EXCERPTED TEXT
______

There is nothing particularly special about the function $e^{-\left(x-\frac px\right)^2}$ in the development.

In fact, using the substitutions $x=-\sqrt{p}e^{-t}$ for $x\in (-\infty, 0]$ and $x=\sqrt{p}e^{t}$ for $x\in [0,\infty)$ in the integral $\int_{-\infty}^\infty f\left(x-\frac px\right)\,dx$ yields

$$\begin{align} \int_{-\infty}^\infty f\left(x-\frac px\right)\,dx&=\int_{-\infty}^0 f\left(x-\frac px\right)\,dx+\int_{0}^\infty f\left(x-\frac px\right)\,dx\\\\ &=\sqrt{p}\int_{-\infty}^\infty f\left(2\sqrt{p}\sinh(t)\right)\,e^{-t}\,dt+\sqrt{p}\int_{-\infty}^\infty f\left(2\sqrt{p}\sinh(t)\right)\,e^{t}\,dt\\\\ &=2\sqrt{p}\int_{-\infty}^\infty f(2\sqrt{p}\sinh(t))\,\cosh(t)\,dt\\\\ &=\int_{-\infty}^\infty f(u)\,du \end{align}$$

which for $f(u)=e^{-u^2}$ is equal to $\sqrt{\pi}$ as expected!

______

HOW TO COMPLETE THIS TASK
In the integral substitution excerpt, what substitution is used for x on the interval [0, ∞)?

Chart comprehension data
______

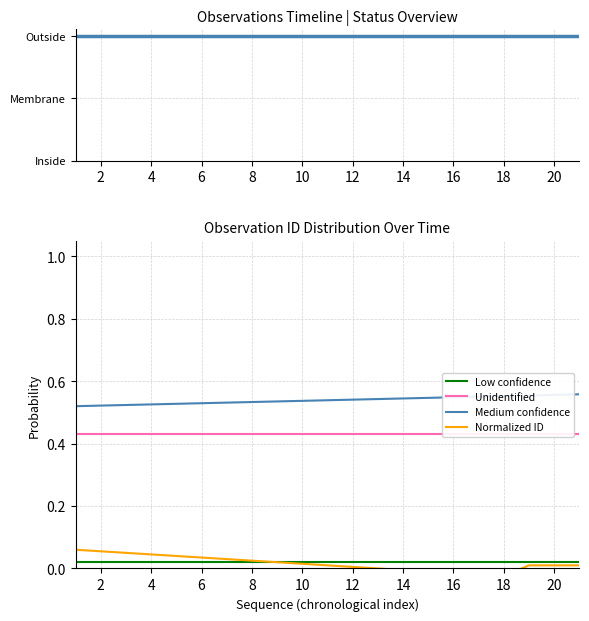

True or false: Medium confidence has more than 2 interior local peaks.

False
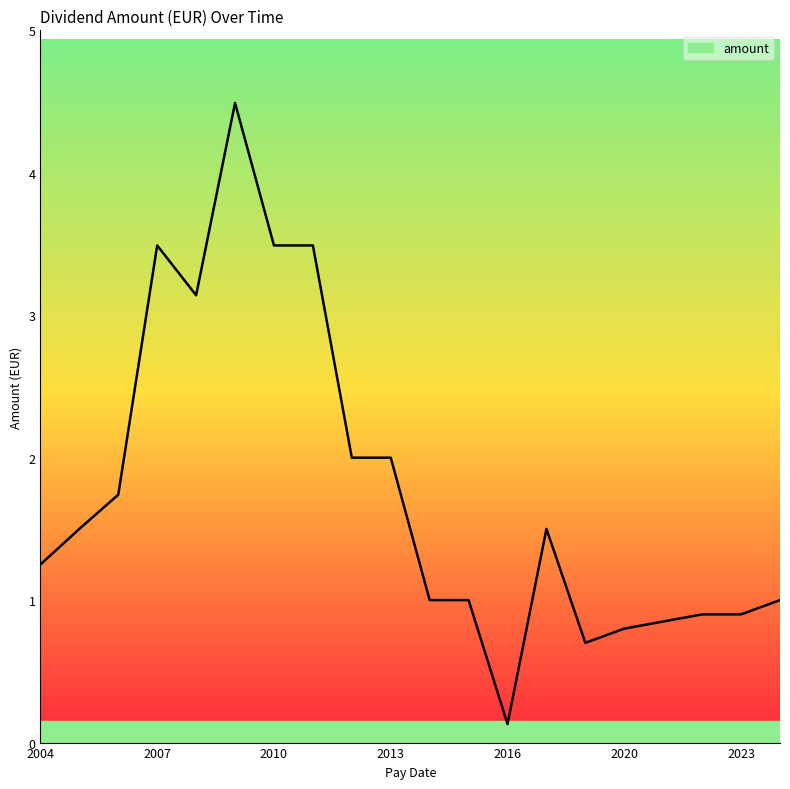

What is the difference between the maximum and minimum values?

4.4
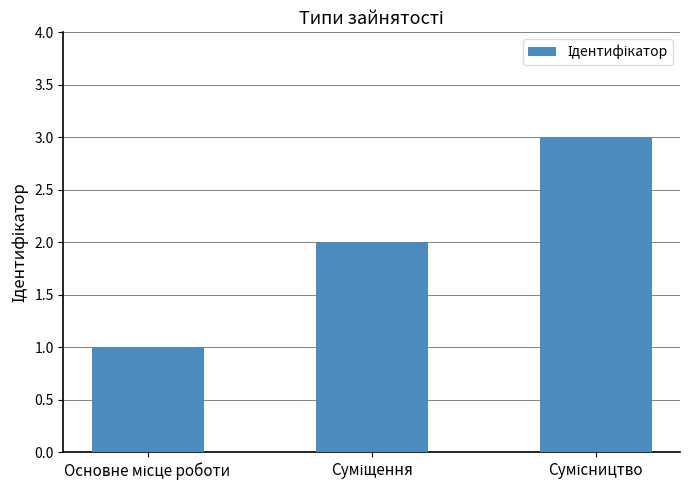

What is the greatest value displayed?

3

______

EXPECTED ANSWER
x = √p e^t